Companies that use this model start with the discovery phase, where ideas for new products are put forward by personnel. Gatekeepers can review the ideas and determine which ones appear to have merit. These are moved forward, through the first gate, while others are left behind. At the next stage, a quick scope assessment occurs to determine what kinds of resources a project might need. Another set of gatekeepers reviews this information to decide if a project would be beneficial to a company.

Projects that make it through this gate move into a phase where employees build a business case for them. Staff members explain what a project will do, what kinds of results it might bring in for the company, and how they plan to accomplish goals. This part of the stage-gate model culminates with another pause to check in, where personnel decide if the case is persuasive. Projects may appear to have merit but could be too expensive or resource-intensive to develop.


In the development stage, staff members actively work on the creation of a product so it is ready to send through another gate to get to the test point. Product testers rigorously examine the project and provide a full report for the next gate, where the company decides if it wants to launch. If the launch is approved, the final gate is a review of the entire process. This review provides important information for future product development, and offers a chance to refine the launch and improve the product.

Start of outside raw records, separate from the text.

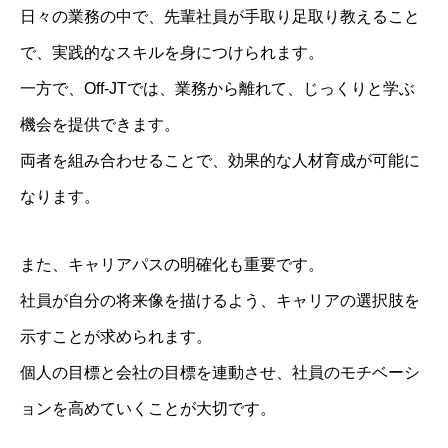
日々の業務の中で、先輩社員が手取り足取り教えること
で、実践的なスキルを身につけられます。
一方で、Off-JTでは、業務から離れて、じっくりと学ぶ
機会を提供できます。
両者を組み合わせることで、効果的な人材育成が可能に
なります。
また、キャリアパスの明確化も重要です。
社員が自分の将来像を描けるよう、キャリアの選択肢を
示すことが求められます。
個人の目標と会社の目標を連動させ、社員のモチベーシ
ョンを高めていくことが大切です。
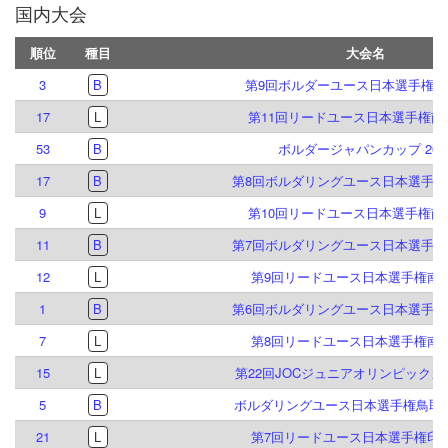
国内大会
順位
種目
大会名
3
B
第9回ボルダーユース日本選手権倉
17
L
第11回リードユース日本選手権南
53
B
ボルダージャパンカップ 202
17
B
第8回ボルダリングユース日本選手権
9
L
第10回リードユース日本選手権南
11
B
第7回ボルダリングユース日本選手権
12
L
第9回リードユース日本選手権南
1
B
第6回ボルダリングユース日本選手権
7
L
第8回リードユース日本選手権南
15
L
第22回JOCジュニアオリンピック
5
B
ボルダリングユース日本選手権鳥取大
21
L
第7回リードユース日本選手権印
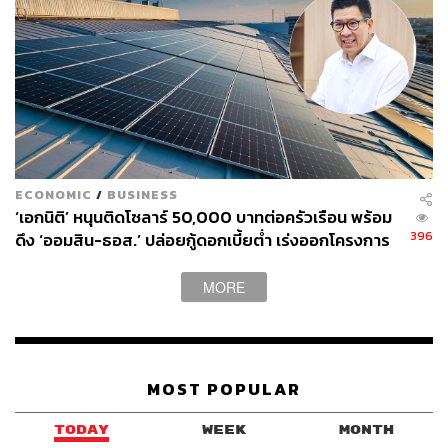
ทำให้ไทยขาดการวิจัยและพัฒนา (R&D) รวมถึงขาดโอกาส
ในการทำความเข้าใจตลาดแห่งอนาคต (Future Market)
ด้วยเหตุนี้ ไทยจึงจำเป็นต้องเร่งดึงดูด FDI เพื่อดึงองค์ความรู้
(Know-How) จากต่างประเทศ มาช่วยในการเปลี่ยนแปลง
โครงสร้างการผลิต ให้ทันต่อการเปลี่ยนแปลงเทคโนโลยีและ
แพลตฟอร์มการผลิตสมัยใหม่ เช่น หุ่นยนต์, ดิจิทัล, AI
ECONOMIC
/
BUSINESS
‘เอกนิติ’ หนุนติดโซลาร์ 50,000 บาทต่อครัวเรือน พร้อม
396
ปลดล็อก 4 ข้อจำกัด เร่งดึง FDI
ดึง ‘ออมสิน-ธอส.’ ปล่อยกู้ดอกเบี้ยต่ำ เร่งออกโครงการ
ภายใน 1 เดือน
MORE
ในการดึงดูดเม็ดเงินลงทุนจากต่างประเทศ พิชัยชี้ว่า จำเป็น
ต้องมีการผ่อนคลายกฎระเบียบเงื่อนไขต่างๆ เพื่อเอื้อให้การ
ดำเนินธุรกิจมีความสะดวกมากขึ้น ดังนี้
MOST POPULAR
ที่ดิน: สร้างความมั่นใจในการใช้ที่ดินระยะยาว เสนอ
ให้มีการใช้สิทธิ 99 ปี สำหรับที่ดินรัฐ หรือโอนที่ดิน
TODAY
WEEK
MONTH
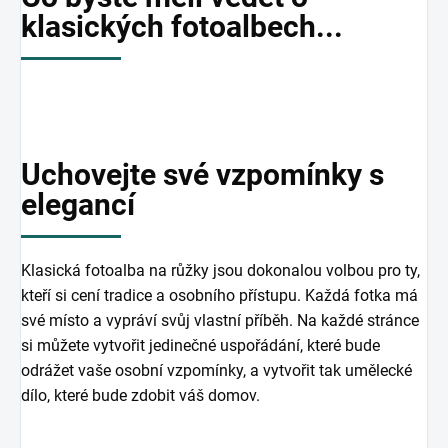
klasických fotoalbech...
Uchovejte své vzpomínky s
elegancí
Klasická fotoalba na růžky jsou dokonalou volbou pro ty,
kteří si cení tradice a osobního přístupu. Každá fotka má
své místo a vypráví svůj vlastní příběh. Na každé stránce
si můžete vytvořit jedinečné uspořádání, které bude
odrážet vaše osobní vzpomínky, a vytvořit tak umělecké
dílo, které bude zdobit váš domov.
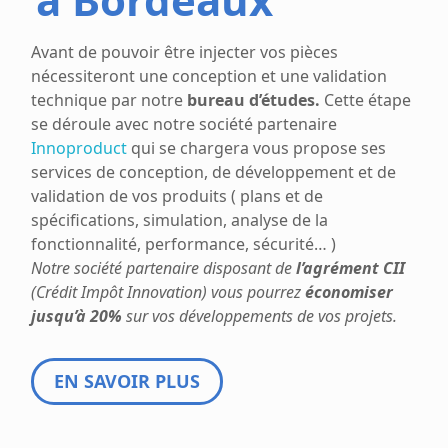
Avant de pouvoir être injecter vos pièces
nécessiteront une conception et une validation
technique par notre
bureau d’études.
Cette étape
se déroule avec notre société partenaire
Innoproduct
qui se chargera vous propose ses
services de conception, de développement et de
validation de vos produits ( plans et de
spécifications, simulation, analyse de la
fonctionnalité, performance, sécurité… )
Notre société partenaire disposant de
l’agrément CII
(Crédit Impôt Innovation) vous pourrez
économiser
jusqu’à 20%
sur vos développements de vos projets.
EN SAVOIR PLUS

Under the stage-gate model, product development is less likely to creep over time because of the checks and balances at every stage. Reviewers can determine that a project has departed far from the original idea and rein it in or stop production altogether. Using the stage-gate model can quickly help contain cost overruns or stop production when a product becomes unnecessary. This can increase company efficiency by ensuring that personnel are only working on viable projects at any given point in time, and no dead ends are being pursued by teams without adequate supervision.